[[ Input material, beginning ]]
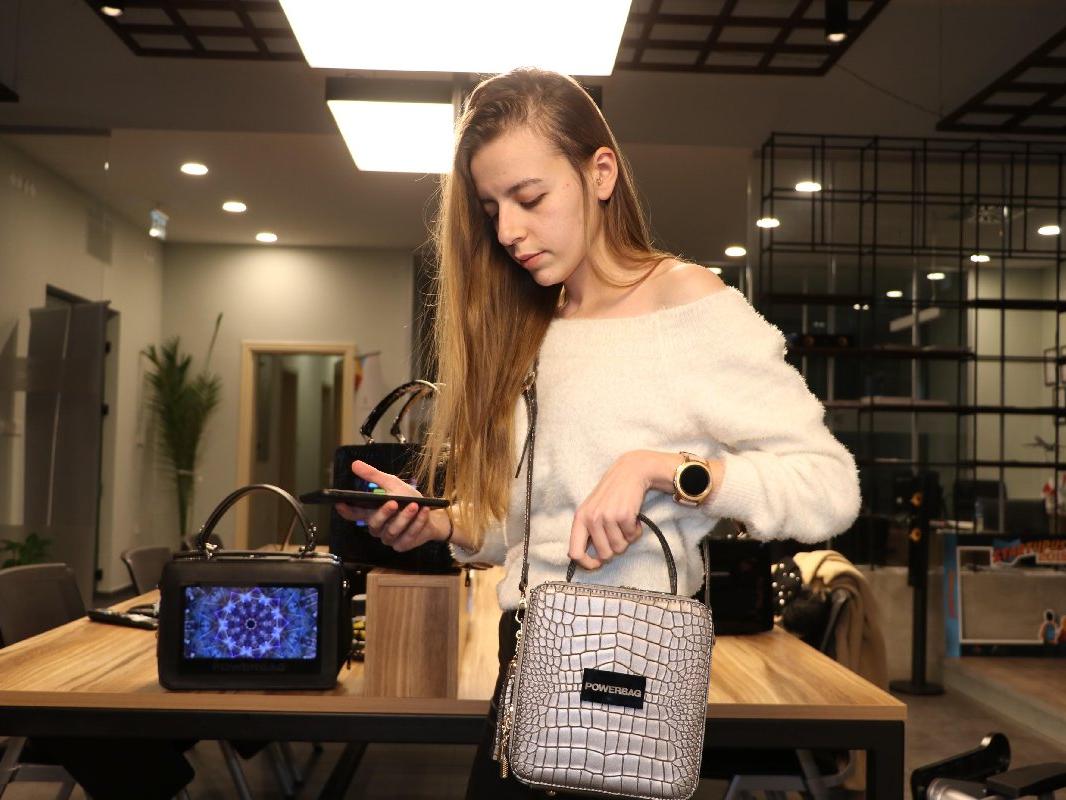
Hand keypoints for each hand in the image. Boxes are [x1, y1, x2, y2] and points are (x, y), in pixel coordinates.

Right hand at [334, 461, 437, 552]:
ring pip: (392, 531)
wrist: (430, 512)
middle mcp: (377, 527)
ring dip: (405, 517)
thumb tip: (354, 464)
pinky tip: (423, 512)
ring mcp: (389, 538)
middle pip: (374, 523)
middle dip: (384, 513)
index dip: (345, 510)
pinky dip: (417, 524)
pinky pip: (407, 537)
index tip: (340, 503)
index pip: (353, 514)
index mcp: (371, 513)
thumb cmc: (408, 498)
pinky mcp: (401, 545)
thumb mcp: (393, 484)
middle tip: (394, 502)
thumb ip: (374, 476)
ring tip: (415, 505)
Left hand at [569, 451, 652, 570]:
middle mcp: (591, 519)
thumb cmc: (612, 495)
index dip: (587, 563)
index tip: (597, 564)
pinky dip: (636, 531)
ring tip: (625, 523)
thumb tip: (590, 559)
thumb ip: (589, 531)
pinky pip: (632, 537)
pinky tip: (633, 518)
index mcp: (580, 519)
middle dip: (615, 548)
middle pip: (604, 554)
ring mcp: (607, 517)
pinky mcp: (624, 516)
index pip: (575, 552)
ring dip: (627, 538)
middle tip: (618, 533)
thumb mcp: (593, 510)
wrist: (630, 473)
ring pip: (620, 547)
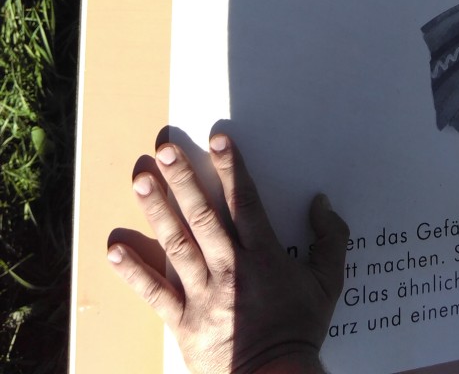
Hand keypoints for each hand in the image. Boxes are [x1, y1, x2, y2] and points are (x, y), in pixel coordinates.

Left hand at [107, 130, 348, 373]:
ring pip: (177, 246)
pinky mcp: (183, 322)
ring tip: (142, 179)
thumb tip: (322, 203)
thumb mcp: (328, 284)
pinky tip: (115, 248)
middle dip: (184, 179)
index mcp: (265, 257)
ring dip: (157, 211)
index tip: (218, 139)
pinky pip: (155, 294)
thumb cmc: (300, 331)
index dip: (231, 168)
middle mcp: (231, 270)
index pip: (245, 202)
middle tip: (166, 148)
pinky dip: (134, 271)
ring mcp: (204, 296)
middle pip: (203, 217)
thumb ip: (331, 240)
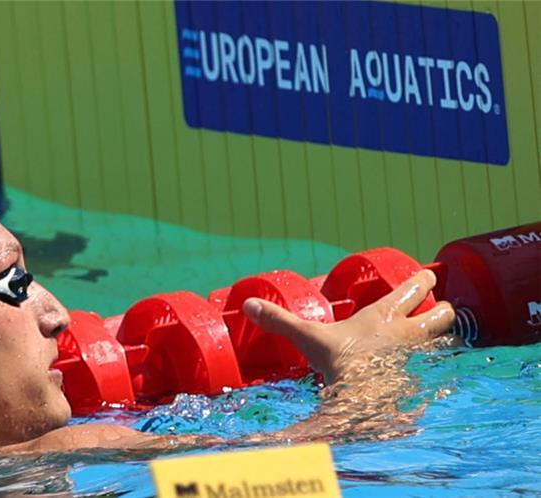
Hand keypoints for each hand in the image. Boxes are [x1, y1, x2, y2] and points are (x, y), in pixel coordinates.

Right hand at [242, 270, 455, 383]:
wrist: (363, 400)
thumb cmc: (340, 362)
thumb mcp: (308, 338)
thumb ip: (280, 322)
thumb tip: (249, 305)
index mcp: (384, 316)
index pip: (411, 290)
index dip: (422, 281)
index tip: (430, 275)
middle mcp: (407, 335)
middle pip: (441, 316)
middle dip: (443, 311)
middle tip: (444, 308)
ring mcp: (417, 361)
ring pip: (444, 343)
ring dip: (443, 339)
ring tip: (442, 339)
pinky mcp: (420, 386)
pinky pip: (435, 378)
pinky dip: (436, 377)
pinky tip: (432, 382)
[[ Input material, end ]]
Exercise objective:
Your answer must be an exact copy of the records, without the pictures.

Your response:
Hand keypoints for each hand in the image. Boxes are [x1, y1, x2, y2] and points are (x, y), in pixel coordinates.

Right hand at [334, 461, 437, 552]:
ring pip: (392, 531)
wrist: (430, 512)
middle mcp: (377, 527)
ring dip: (405, 517)
thumb tip: (354, 464)
pinky tip: (423, 512)
ring mcp: (389, 538)
middle pip: (374, 523)
middle dip: (384, 513)
index dip: (345, 510)
pinky dip: (417, 524)
pinky pip: (407, 537)
index tip: (340, 503)
index pip: (353, 514)
index mcp: (371, 513)
thumb cmc: (408, 498)
pinky mcp: (401, 545)
thumb mcp: (393, 484)
middle tip: (394, 502)
thumb ip: (374, 476)
ring tip: (415, 505)
Left hand at [569, 451, 652, 570]:
middle mcp: (591, 519)
thumb cmc: (612, 495)
index dip: (587, 563)
index tip: (597, 564)
pinky dip: (636, 531)
ring tip: (625, 523)
thumb tip: (590, 559)
thumb ip: (589, 531)
pinky pip: (632, 537)
pinky tip: (633, 518)
index mcp: (580, 519)
middle dip: (615, 548)
middle pip: (604, 554)
ring mcp: (607, 517)
pinky mcp: (624, 516)
index pip: (575, 552)
ring dip: (627, 538)
middle tip: (618, 533)
thumb mcp: (593, 510)
wrist: (630, 473)
ring pip: (620, 547)
Hand keypoints for each hand in the image. Boxes are [x1, y1, x2, y2] and points are (x, y), in pixel coordinates.

Left hand at [107, 130, 348, 373]:
ring pip: (177, 246)
pinky mcp: (183, 322)
ring tip: (142, 179)
thumb tip: (322, 203)
thumb mcp: (328, 284)
pinky tip: (115, 248)
middle dip: (184, 179)
index mcp: (265, 257)
ring dip: (157, 211)
index tip: (218, 139)
pinky pip: (155, 294)
thumb cmc: (300, 331)
index dip: (231, 168)
middle mcp: (231, 270)
index pip: (245, 202)
middle tip: (166, 148)
pinky dip: (134, 271)
ring mcp: (204, 296)
middle pip: (203, 217)
thumb ip: (331, 240)
Hand keypoints for each hand in the image. Boxes are [x1, y1, x2, y2] and points are (x, y), in pixel coordinates.

Right hand at [242, 270, 455, 383]:
wrist: (363, 400)
thumb cmc: (340, 362)
thumb mcp: (308, 338)
thumb ip: (280, 322)
thumb tip: (249, 305)
index mcp: (384, 316)
index pip: (411, 290)
index dip: (422, 281)
index tip: (430, 275)
middle mcp: (407, 335)
middle pip: (441, 316)
middle dip: (443, 311)
middle tip: (444, 308)
ring mcp: (417, 361)
ring pip: (444, 343)
ring dip: (443, 339)
ring tip: (442, 339)
pinky mcp: (420, 386)
pinky pip: (435, 378)
pinky dip: (436, 377)
pinky tip: (432, 382)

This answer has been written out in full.